STAP細胞を書いた論文について、その信憑性が疑われ、細胞そのものの存在の有無まで問題になっている。研究所は会見を開き、「未熟な技術者」と断罪してしまった。
1か月ほど前まで「リケジョの象徴」などとしてちやほやされていたのが一転、過去のデータの転載をはじめ、博士論文では他者の論文を「引き写した」とまで言われてしまっている。
これで一斉に攻撃に転じたメディアの変わり身の早さは相変わらずとはいいつつも、研究員本人は「悪いこととは思っていなかった」という。この研究者の倫理感もどうかと思う一面はあるが、それだけで研究や細胞そのものまで否定をされてはたまらないだろう。
論文の取り下げは研究者たちも了承したそうだ。論文そのものはまたやり直したり、第三者に調査を預けて真偽を判断してもらえばよいことだが、研究者に「再教育」が必要というのはあまりにはずかしいことと思わないか。人を教育で変える(交代させる、という意味ではない)ことだけで事態が改善できるとはとても思えない。自分たちの責任を棚に上げ、研究者個人を責め、結果如何では処分もありうると、どうにも切り捨てたい気持ちが見え見えで、人を守っていこうという姿勢を感じない。渦中の女性研究員、早く誰か助けてあげなくちゃいけないと思うのだが。

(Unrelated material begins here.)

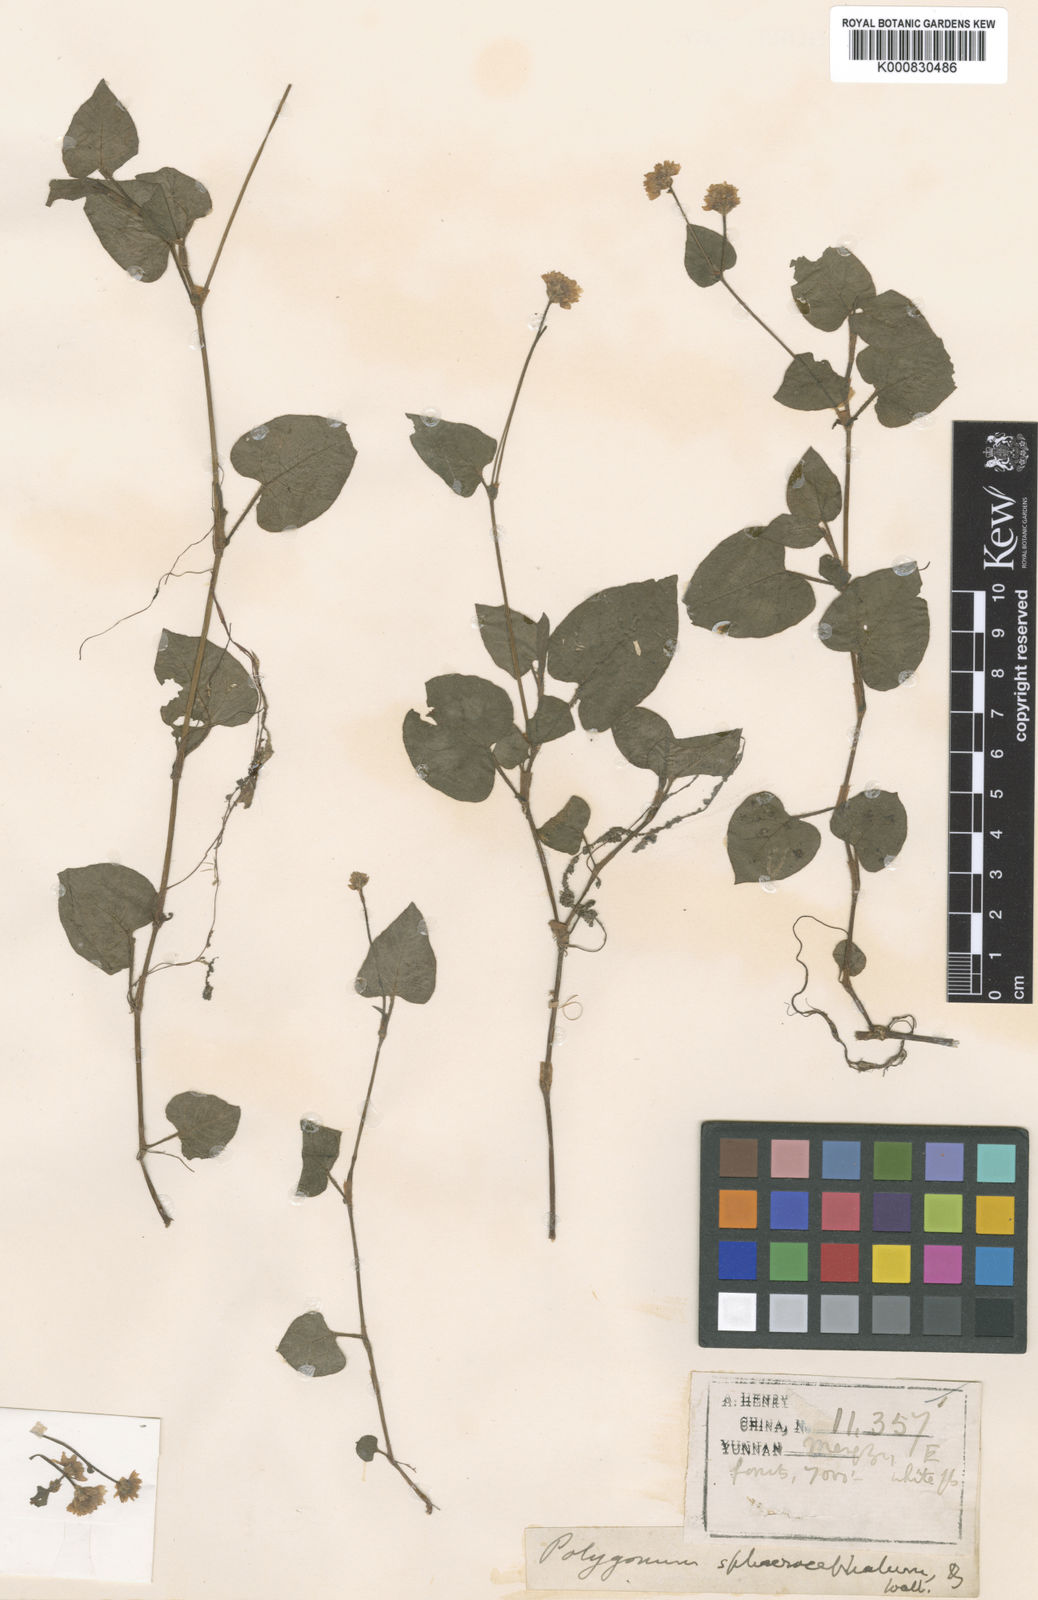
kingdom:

そしてもう一つ、電機メーカーの持つ重要な技術情報を技術者が不正に持ち出し、転職先の外国メーカーに提供したとして逮捕される事件が起きてしまった。転職先では、一生遊んで暮らせるほどの高い報酬を得られ、秘書もついたという。
研究者や技術者のおかれる状況は、自分もかつて、設計に携わるいち技術者だったこともあり、今かれらが置かれている状況は相当に厳しいと思う。長期的な研究や開発が、予算の関係などでなかなかできず、そのうえ、一定期間に何かしらの成果を発表しなくてはならない。功をあせる気持ちがどうしても働いてしまう。
またいくら研究の成果を出しても、それを応用した製品が売れなかったり、技術競争で他社に追い付き追い越されると、会社に貢献しなかったとして、努力と苦労と費用を重ねたのにもかかわらず、どんどんリストラされてしまう。そうでなくても、生活できなくなったら、逃げ出してしまう。
そんなときに、高い技術を欲しがる他のメーカーからスカウトされたり、あるいは自分で売り込むなどにより、他へ転職していくことがあるが、このときに会社で得た情報を持ち出し、相手先の会社に提供し利益を上げさせたことが、「技術の不正流出」として今回事件になってしまった。こちらははじめから罪の意識はあったというが、こうまでしないと彼らの生活や人生が保障されないのかと思うと、技術大国と言いながらも、技術者を全然守ってくれない今の国の姿勢も、ちょっとばかり疑いたくもなる。
本当に「技術」を大事にするならば、技術者、研究者の教育だけでなく、彼らを守っていく体制をこそ作らないといけなのでは。ふとしたことで不正に走ったり、またそうせざるを得ないほど苦しい状況から彼らを救うためにも。
そうは言いながら、かくいうぼくも、会社の技術者に対して「早く研究を進めろ」「いつ終わるんだ」などとハッパをかける立場にいる(しかも管理職ではない)ため、相当うらまれてるのを肌で感じてます・・・。